2019年2月20日 名古屋ウインクあいちにて、第20回研究会を開催しました。
今回の研究会では、ASDoQ大会2018で審査員特別賞を受賞された発表チームのお一人であるデンソークリエイトの山路厚さんに、より詳しく話して頂きました。「開発文書の品質の可視化」と題して、原理的思考に基づいた正しく伝わるレビューの記録方法の講演とワークをして頂きました。
ワークでは実際に文書のレビューを行いました。 相手に正しく伝わる指摘を作成する難しさを改めて体感できました。
現場のレビュー指摘内容は間接情報が多く、指摘内容を理解するのにかなりの労力を使っています。 デンソークリエイトでは、指摘内容を直接情報で理解できる仕組み(Lightning Review)を導入しているそうです。それにより以下のような効果が出ているそうです。
・差し戻し件数が1/8に減少した
・軽微な指摘も全て記録になった
・カイゼンのための材料(記録)を蓄積できるようになった
そして、レビュー指摘の記録がどのように文書品質に役立つかを皆で議論しました。
次に、ASDoQ運営委員の山崎伸洋さんの司会で、システム開発文書品質モデル(ASDoQ発行)の継続的な改訂のために改善点の討議を行いました。主に以下のようなトピックで議論をしました。
・文書品質モデルがなぜ必要か
・使いにくい、わかりにくい点はないか
・どのように使えるのか
個人ワークの後はグループで討議しました。
発表の様子(グループ1)
・文書として体を成すという視点で文書品質を定義しているのは有意義
・分類が難しいため、ツールで分類を自動化できないか
・人のスキルに依存する
発表の様子(グループ2)
・レビュー時に有効(指摘傾向の分析)
・分類に時間がかかるのがネック
・完全性、規範適合性がイメージしにくい
発表の様子(グループ3)
・教育に活用したい
・使う人に応じた使い方ガイドラインが必要(初級編、中級編等)
発表の様子(グループ4)
・具体的にカウントできるものを持ってくると、基準がわかりやすく測定しやすくなるのでは(SQuaREが適していそう)
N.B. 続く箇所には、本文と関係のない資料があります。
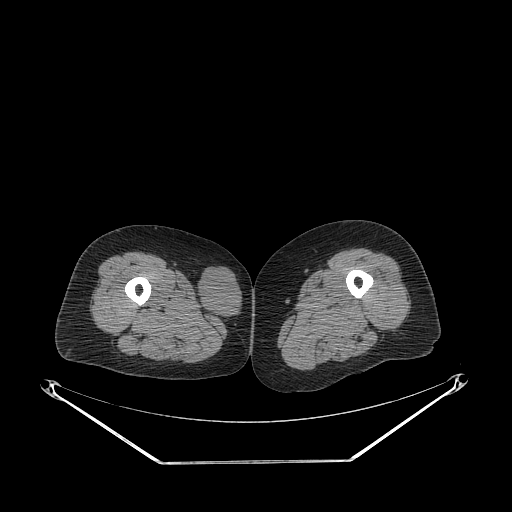
CT of an extremity soft-tissue mass (from a PET/CT study), one axial slice. Position 234 of 311 along the scan axis. Reconstruction kernel STANDARD. 140 kVp. Soft-tissue window (W 400 / L 40 HU). 3.75 mm slice thickness. 512 × 512 image matrix. Female patient. Case-level facts recorded for this patient, not image findings: histological type: leiomyosarcoma; grade: intermediate; site of the primary tumour: parascapusular.
Structures marked on this image (expert contour drawn on MRI and transferred to this co-registered scan by the dataset authors):
- gross tumour volume including surrounding oedema: bounding box [x1, y1, x2, y2] px = [198, 267, 243, 321]
- gross tumour volume (mass): [198, 267, 243, 321]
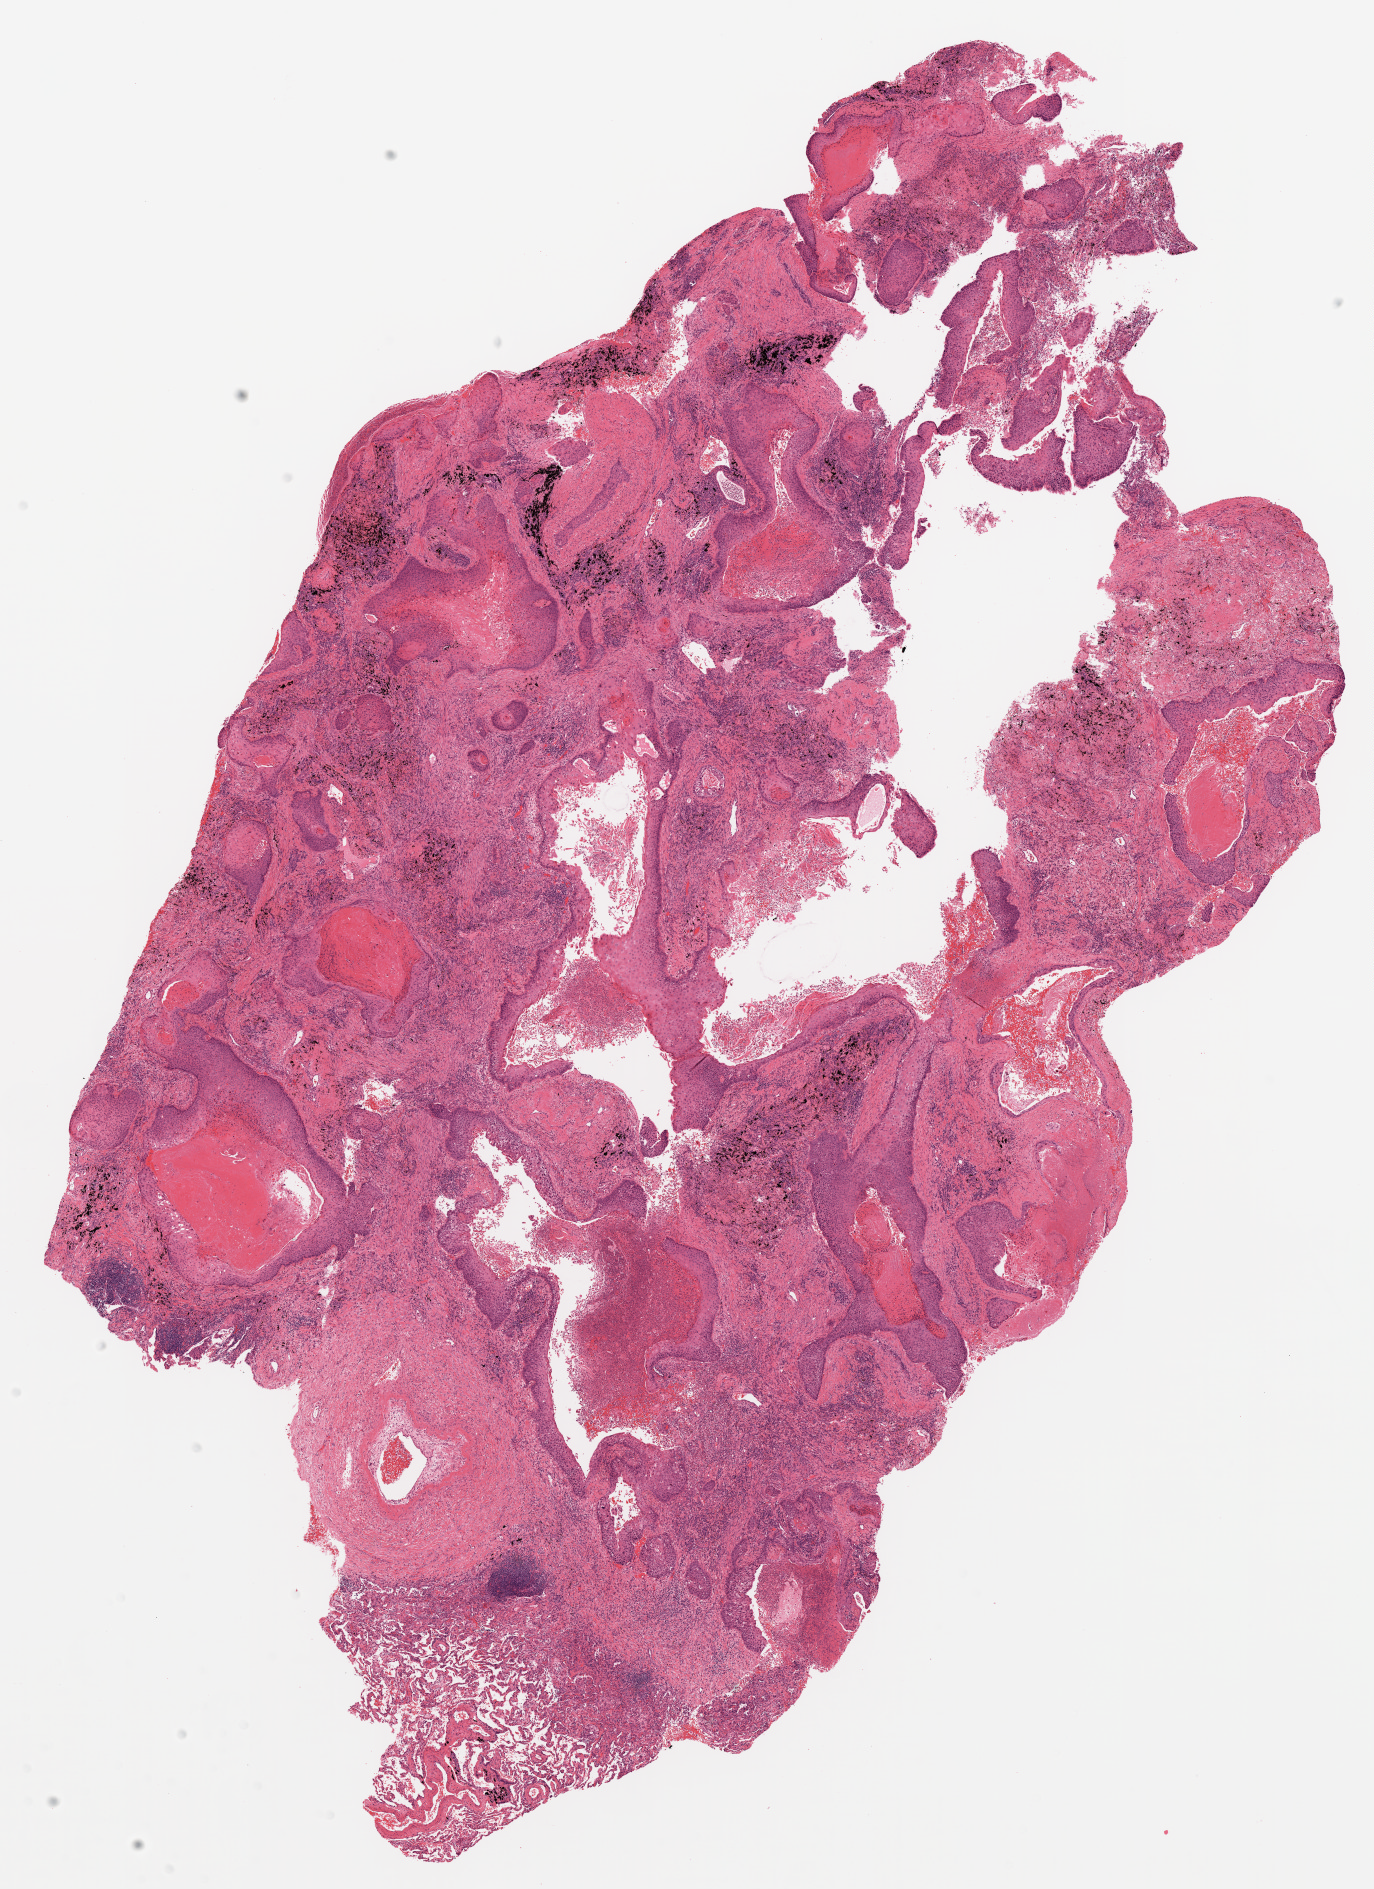
Hematoxylin and eosin (H&E) stained whole-slide image, shown as a low-resolution overview of the whole scanned area (about 11.0 x 15.1 mm); FFPE section; primary tumour sample from the lung. Patient: male, age at initial diagnosis 68 years.
Laterality: left. Diagnosis: Squamous cell carcinoma, NOS (lower lobe, lung). AJCC pathologic stage: IB (6th edition).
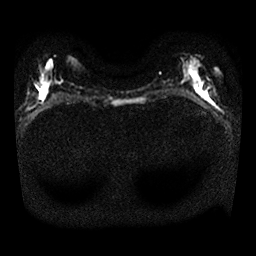
Breast MRI, one axial slice; position 10 of 25 along the scan axis; diffusion-weighted series; image 2 of 4 stored at this slice position (different b-values; order by instance number); 1.5 T; 256 × 256 image matrix. Female patient.
Outlined on this slice (outlined manually by an expert reader):
- tumour on diffusion-weighted imaging: bounding box [x1, y1, x2, y2] px = [205, 95, 210, 101]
・完全性という項目のネーミングを見直してみてはどうか
・フローチャート等で分類ガイドを作る
発表の様子(グループ5)
・使い方ガイドが必要
・項目が多く分類を難しくしているため、項目を減らす
・項目は技術/テクニカルライティングの2つに分ける
まとめますと、以下の必要性が分かってきました。
・各品質特性の更なる明確化
定義と範囲の更なる明確化、及び、特性の分類を可能にする具体例
・使い方のガイドライン
使う場面にあわせて、文書品質モデルの有効性と使い方を示すもの
引き続き、システム開発文書品質モデルの有効な活用のための改善を進めていく予定です。